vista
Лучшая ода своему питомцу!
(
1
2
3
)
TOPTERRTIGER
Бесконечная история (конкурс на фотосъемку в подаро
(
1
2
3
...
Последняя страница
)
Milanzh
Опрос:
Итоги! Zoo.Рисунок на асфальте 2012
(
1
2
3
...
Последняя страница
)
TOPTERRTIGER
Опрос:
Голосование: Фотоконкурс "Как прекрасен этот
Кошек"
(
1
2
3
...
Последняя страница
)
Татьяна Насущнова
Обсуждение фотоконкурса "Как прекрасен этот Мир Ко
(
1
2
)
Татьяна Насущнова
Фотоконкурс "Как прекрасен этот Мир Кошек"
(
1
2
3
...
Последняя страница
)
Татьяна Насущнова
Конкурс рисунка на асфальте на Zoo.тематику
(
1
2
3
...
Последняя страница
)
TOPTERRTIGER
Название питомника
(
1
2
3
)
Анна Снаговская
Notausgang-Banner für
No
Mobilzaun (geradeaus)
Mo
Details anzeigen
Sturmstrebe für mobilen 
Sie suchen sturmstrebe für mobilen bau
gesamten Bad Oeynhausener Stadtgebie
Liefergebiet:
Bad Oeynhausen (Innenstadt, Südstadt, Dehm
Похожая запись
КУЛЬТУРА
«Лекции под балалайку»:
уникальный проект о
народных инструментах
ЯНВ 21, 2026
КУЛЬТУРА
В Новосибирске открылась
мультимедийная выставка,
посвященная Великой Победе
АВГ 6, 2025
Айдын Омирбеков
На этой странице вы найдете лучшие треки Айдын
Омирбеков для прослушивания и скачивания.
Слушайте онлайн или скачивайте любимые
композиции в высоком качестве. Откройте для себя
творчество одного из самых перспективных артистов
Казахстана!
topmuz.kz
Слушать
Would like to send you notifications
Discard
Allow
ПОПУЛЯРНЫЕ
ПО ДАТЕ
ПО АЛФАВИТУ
------------------------------------------------------------------------
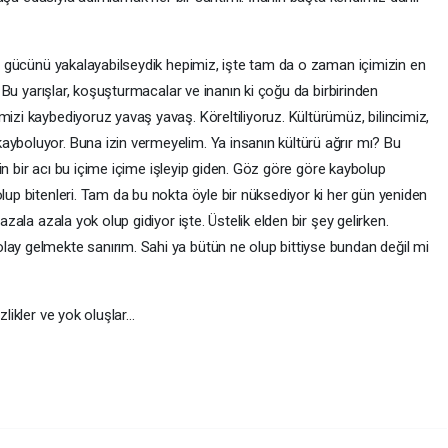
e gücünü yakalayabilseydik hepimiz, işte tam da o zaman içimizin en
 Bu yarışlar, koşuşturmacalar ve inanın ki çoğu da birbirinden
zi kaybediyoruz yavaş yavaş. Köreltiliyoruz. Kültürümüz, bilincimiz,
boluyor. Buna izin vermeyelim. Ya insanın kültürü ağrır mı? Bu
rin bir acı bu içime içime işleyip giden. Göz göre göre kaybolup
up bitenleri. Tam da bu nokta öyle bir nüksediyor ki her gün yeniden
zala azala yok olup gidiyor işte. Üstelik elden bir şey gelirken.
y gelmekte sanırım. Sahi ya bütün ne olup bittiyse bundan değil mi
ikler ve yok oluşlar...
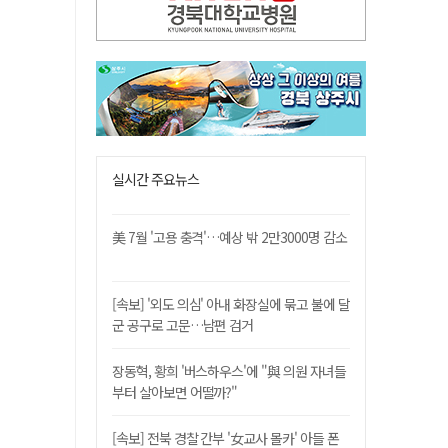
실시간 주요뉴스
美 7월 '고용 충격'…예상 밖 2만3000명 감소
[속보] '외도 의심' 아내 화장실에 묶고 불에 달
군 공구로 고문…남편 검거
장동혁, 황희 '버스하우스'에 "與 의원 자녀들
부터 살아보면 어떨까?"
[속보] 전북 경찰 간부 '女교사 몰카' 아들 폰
------------------------------------------------------------------------
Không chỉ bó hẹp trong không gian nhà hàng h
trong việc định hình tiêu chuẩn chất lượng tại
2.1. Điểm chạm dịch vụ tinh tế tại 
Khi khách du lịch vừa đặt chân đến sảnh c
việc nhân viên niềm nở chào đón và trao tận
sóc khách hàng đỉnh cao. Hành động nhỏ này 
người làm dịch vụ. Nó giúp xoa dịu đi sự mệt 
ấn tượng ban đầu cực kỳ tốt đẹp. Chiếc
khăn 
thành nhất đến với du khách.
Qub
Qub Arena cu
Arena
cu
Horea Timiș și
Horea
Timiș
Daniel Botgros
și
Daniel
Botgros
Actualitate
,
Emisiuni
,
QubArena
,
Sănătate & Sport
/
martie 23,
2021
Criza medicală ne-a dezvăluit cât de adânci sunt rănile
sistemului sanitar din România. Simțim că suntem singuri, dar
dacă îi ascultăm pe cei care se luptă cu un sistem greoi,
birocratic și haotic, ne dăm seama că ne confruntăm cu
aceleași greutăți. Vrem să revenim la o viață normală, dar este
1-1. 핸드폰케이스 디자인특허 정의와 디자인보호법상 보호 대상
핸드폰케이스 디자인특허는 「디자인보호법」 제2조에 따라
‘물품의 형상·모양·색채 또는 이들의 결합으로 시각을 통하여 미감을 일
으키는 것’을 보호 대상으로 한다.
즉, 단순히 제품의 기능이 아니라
------------------------------------------------------------------------
Exercise directions | Across the records above, how many lines contain the word "dịch"? Please give that number alone.

Exercise result | 2